At the very least commit to praising God for one attribute/deed you notice in your reading. Confess one sin the Spirit convicts you of while reading your chapter. Intercede for one person other than yourself, and supplicate God for one need you have (spiritual preferably, but physical, financial, or relational if it is on your heart). And express gratitude to God for one blessing he has granted you recently. Try not to repeat the same one; this will force you to cultivate slightly more gratitude than if you just utter the same perfunctory “thank you for my salvation” every day.

3. One serving of service

On Sundays, if you are a Christian and you are not bedridden or on the International Space Station, you will go to a worship service with your church (see Heb 10:25). But you don’t need to wait til Sunday to serve the saints. Every day be alert to ways you can be a witness for Christ to unbelievers by serving them, or find a way to serve a fellow believer. This will prise your gaze off your problems and direct your attention to the needs of others. It moves toward fulfilling the command to love your neighbor as you love yourself.

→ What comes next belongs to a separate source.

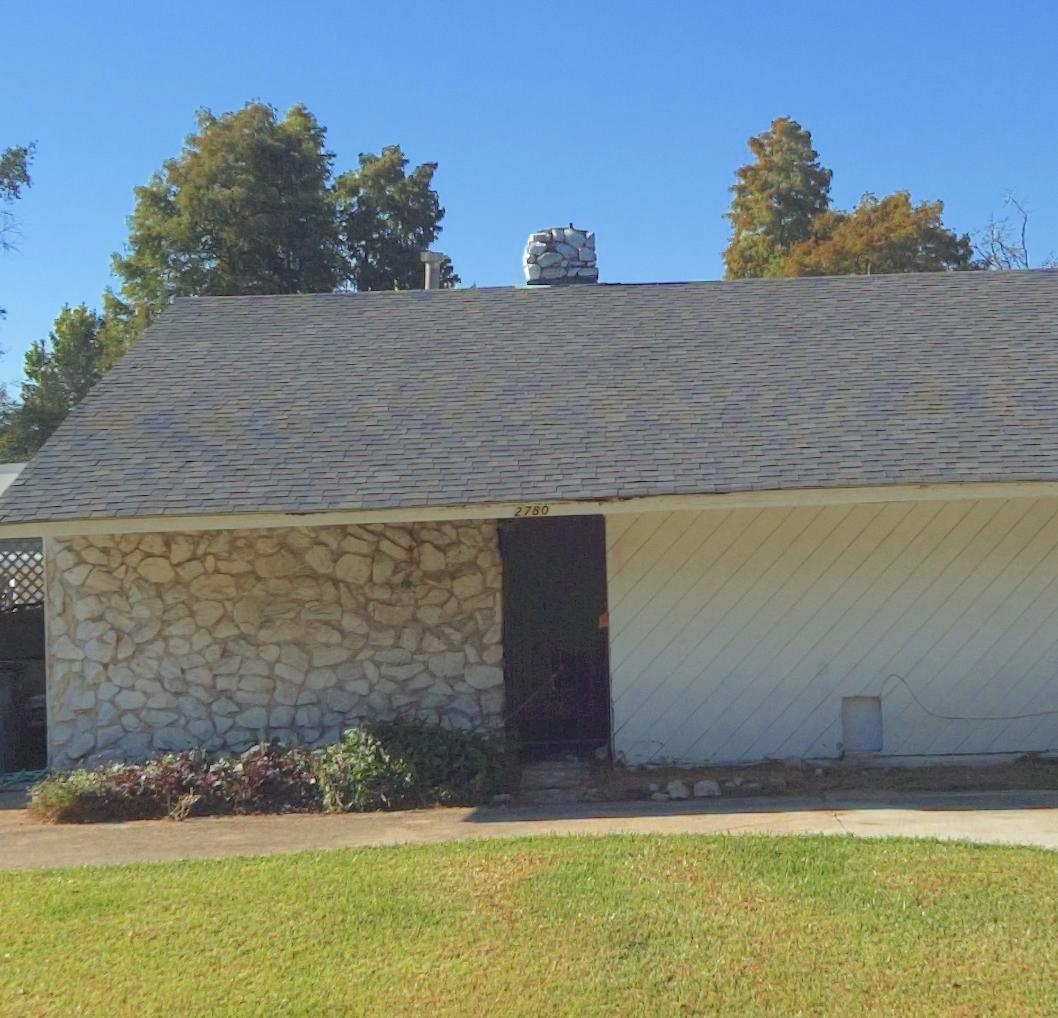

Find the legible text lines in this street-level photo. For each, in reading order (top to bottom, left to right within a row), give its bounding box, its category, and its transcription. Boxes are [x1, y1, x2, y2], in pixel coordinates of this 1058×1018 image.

[511, 503, 552, 520] StreetNumber: 2780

This might be as simple as a text message to a church member encouraging them or reminding them of a Bible verse you read in your daily chapter. It could be a donation you make, or offering to help someone carry their groceries to the car, or sharing Christ with a beggar. The idea is to not only read and pray but to do.

James 1:22 But be doers of the word, and not hearers only, deceiving yourselves.

Conclusion

Again, please let me reiterate that it is far better to read more of the Bible, pray throughout the day, tire yourself out with service, and engage in the multitudinous spiritual disciples that will invigorate your devotion to God. But in the background of whatever else you resolve to do this year, have this bare essentialism supporting your soul’s health with micronutrients and nourishment, and avoid the spiritual scurvy of devotional neglect.